Sheepshead-many anglers walking away with a few --- hard work makes for just rewards.

Speckled trout- a few said to be caught on pier -all legal no throw backs but caught near shore. More speckled trout being caught on flats on southeast side on road heading towards booths.

Silver trout-several being caught at night and again nothing to write home about
Sharks- reports of several seen. yet none caught

Grouper-several keepers caught in last week-keepers just making the limit but there were keepers nevertheless.

Mango-snappers-several caught with a few large enough to be keepers.

Flounder- one report on one small flounder caught and released

Jacks- report of small schools of jacks near shore running around ten inches.

Rays- several caught and released

Bait-many sightings of small pods of white bait

Pinfish- abundant in several areas and none found in others.

No redfish-no snook heard of.

These reports were from those that seen or caught them.

As always some reports leave something to be desired as those reports say it was dead and no fish caught except pinfish.

It will need a few weeks before the mackerel arrive and things will be hopping again and bust wide open.

Water temps are on way up so those schools of bait and predators will be heading this way.

I can only hope that the red tide down around Venice is gone by then.
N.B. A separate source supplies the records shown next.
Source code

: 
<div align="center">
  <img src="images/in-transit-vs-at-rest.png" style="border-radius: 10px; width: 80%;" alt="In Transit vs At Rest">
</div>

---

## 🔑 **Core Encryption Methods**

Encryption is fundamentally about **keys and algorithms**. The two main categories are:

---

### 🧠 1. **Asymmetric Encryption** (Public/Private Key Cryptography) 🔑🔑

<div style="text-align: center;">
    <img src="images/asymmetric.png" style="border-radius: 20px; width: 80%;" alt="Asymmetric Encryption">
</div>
My best advice to all right now would be go fish the piers because reports are just that -- reports. There are fish on both piers and plenty of them. although I have not a clue to why some will bite and others have lockjaw. But in any case the water temps are a sign of good things to come. The weather has been 
good and temps are reaching for high seventies and low eighties, so just making time to head out could be worth your while.


----------